Amphibian medicine (Proceedings)


For similar reasons as mentioned in the invertebrate lecture, more and more people are now bringing their pet amphibians to the veterinary office either as an emergency or for a husbandry consult. As previously mentioned, the owners of these exotic pets are often friendly and helpful who definitely can play an active role in the consultation.

For similar reasons as mentioned in the invertebrate lecture, more and more people are now bringing their pet amphibians to the veterinary office either as an emergency or for a husbandry consult. As previously mentioned, the owners of these exotic pets are often friendly and helpful who definitely can play an active role in the consultation. It is good practice to have a questionnaire filled out before the consultation. See below an example of the questionnaire my clients are asked to fill out prior to the consultation. This provides the clinician with information on general aspects of the husbandry, which is often the most common cause of problems.

The direct examination (arrive) should always be performed with gloves or with wet hands. The damp glove protects both the animal from our rough hands and us from the skin secretions of various amphibians. The investigation should be carried out systematically (e.g. head) to the tail. For most cases, a long, extensive investigation is often not necessary since most of the information comes from the interview with the owner. In small and ill patients it is often contraindicated to examine them directly as it can quickly lead to iatrogenic injuries.

As with other exotic pets the clinician should be aware of the major anatomically and physiologically different features of these animals. For example, the skin of most amphibians is very thin, which makes them so very vulnerable, however, this knowledge can also be used in our advantage for systemic therapy. Because of the thin skin most drugs can be given directly on the skin and by that route achieve high systemic concentrations. It is important to use pH neutral medications such as ophthalmological agents. Many injectable drugs are not pH neutral and can cause severe skin reactions if not diluted.
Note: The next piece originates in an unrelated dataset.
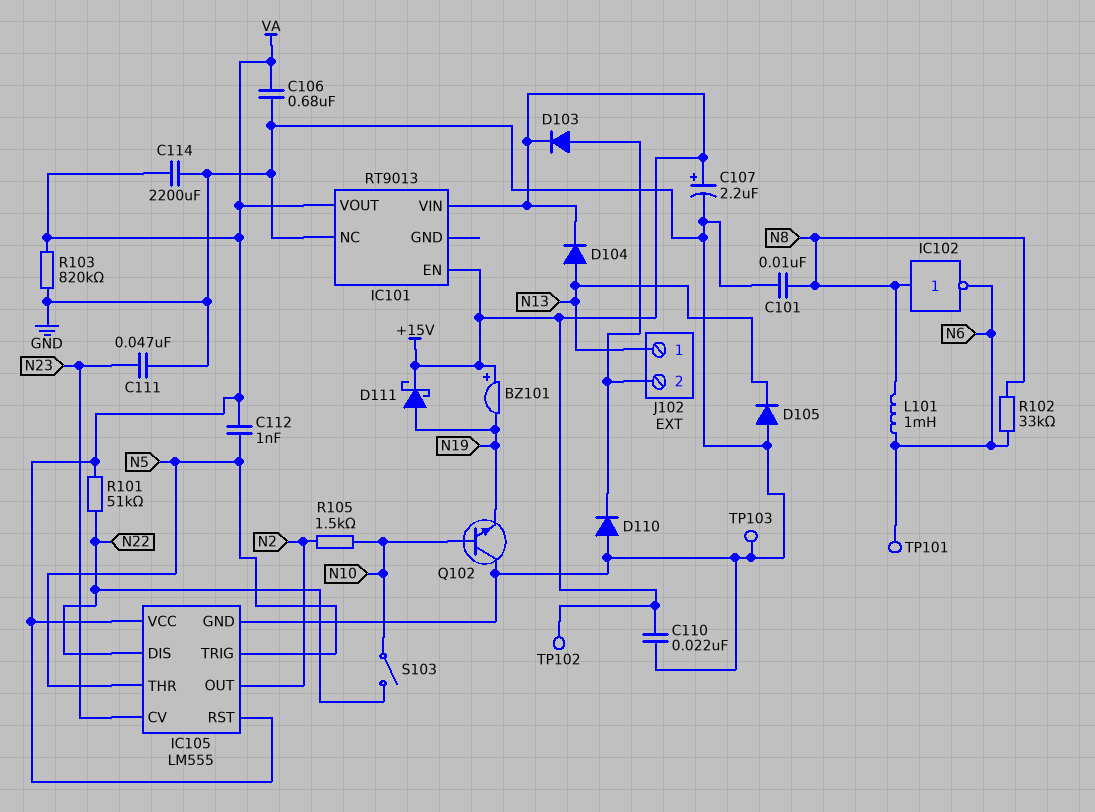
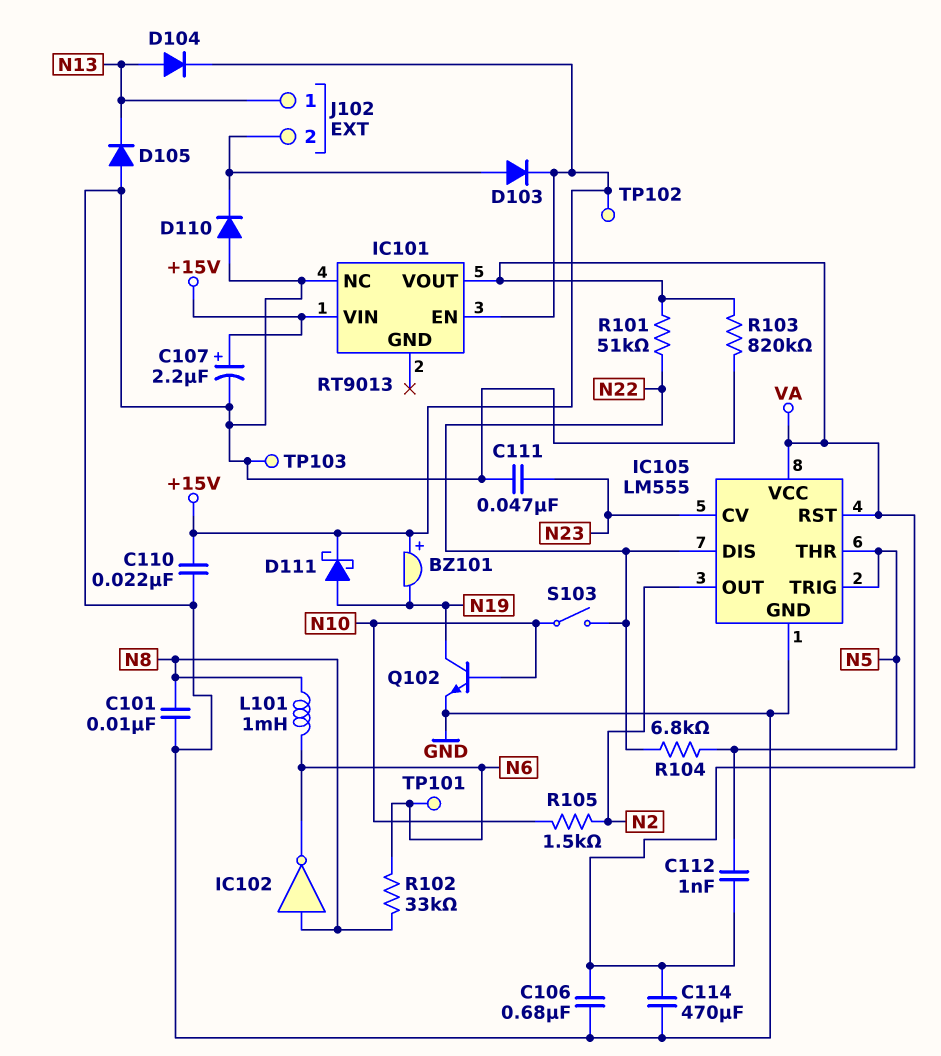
C114: 2200uF (GND, VA) -> 470uF (GND, VA)
Q102: NPN (B N10, C GND, E N19) -> NPN (B N10, C N19, E GND)
R104: none -> 6.8k (N5, N22)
A good diagnostic tool for the general exam of even the sickest amphibians is the x-ray unit because many pathologies can be documented here.

A fecal exam will most often be positive for protozoans and these can be treated as the amphibian as a true carnivore does not need protozoans in the GI tract. A flotation test can also be performed to check for helminthes. Often a saline flush of the cloaca can produce feces.

A blood sample can be obtained by venipuncture of the ventral abdominal vein, which runs midline on the ventral abdomen. Often it can be visualized by transillumination.

Another great imaging method is the ultrasound exam as ultrasound waves travel nicely through water and a partially submersed amphibian will therefore provide the clinician with good quality images.

A direct exam of the coelomic cavity can be done via endoscopy. While this technique is minimally invasive, it has the added advantage that one can obtain tissue biopsies of different organs.

Anesthesia for invasive procedures or for surgery can be achieved by various agents such as MS-222, Eugenol or even Isoflurane (see references for details).

As mentioned above nearly all diseases seen in the pet amphibian are somehow traced to poor husbandry condition. Malnutrition is one of the most common causes among them. Since all adult amphibians are carnivores, they require a diet high in protein and low in fat. Often they develop lipid ceratopathy or obesity from a diet rich in fat or suffer from metabolic bone disease due to a lack of calcium in the diet. Larvae like tadpoles are often herbivores and feed well on fish food flakes. Environmental stress will eventually cause a suppression in the immune function and 'redleg' is a common presentation, this is a sign of systemic sepsis and needs to be addressed immediately with antibiotic that have a good range in the gram negative spectrum (e.g. gentamicin). The exact description of 'redleg' is actually a dermatosepticemia. While fungal disease in mammals are usually considered opportunistic pathogens, it has been shown that amphibians can be severely affected by fungal agents as a primary cause of infection. many species have been extinct by a chytrid fungus. While the fungus has been a notorius killer in many amphibian collection and in the wild, a successful treatment regime has recently been published.

Terrestrial amphibians are treated with itraconazole (Sporanox, 10 mg/ml) at 0.01% in 0.6% saline in a 5-min bath for 11 consecutive days. Aquatic amphibians, are treated with itraconazole administered directly in their primary tank water to achieve a concentration of 0.01% for 30 min every 5 days for four treatments. Itraconazole is then removed from the tank water after 30 min by high-rate-of-flow activated charcoal filters. This treatment and quarantine procedures are successful in eradicating the disease from a collection.

Due to their thin skin, amphibians are very sensitive to any environmental contamination (similar to fish and water contamination).

When confronted with a case, it is difficult to fnd a single cause immediately without culture and sensitivity. Very often a 'shotgun' therapy is initiated to save the animal. part sof this treatment often includes: Fluids, osmotic stabilization Enrofloxacin, Calcium gluconate, Vitamin B complex, +/- Dexamethasone SP

Cool temperatures, +/- metronidazole or itraconazole. Then the work-up starts once stabilized and samples are taken prior to the treatment. Very often samples grow slowly due to the lower temperatures that they need to be cultured at. It is important to inform the laboratory when submitting samples as amphibian cultures need to be incubated at room temperature and not in the incubator.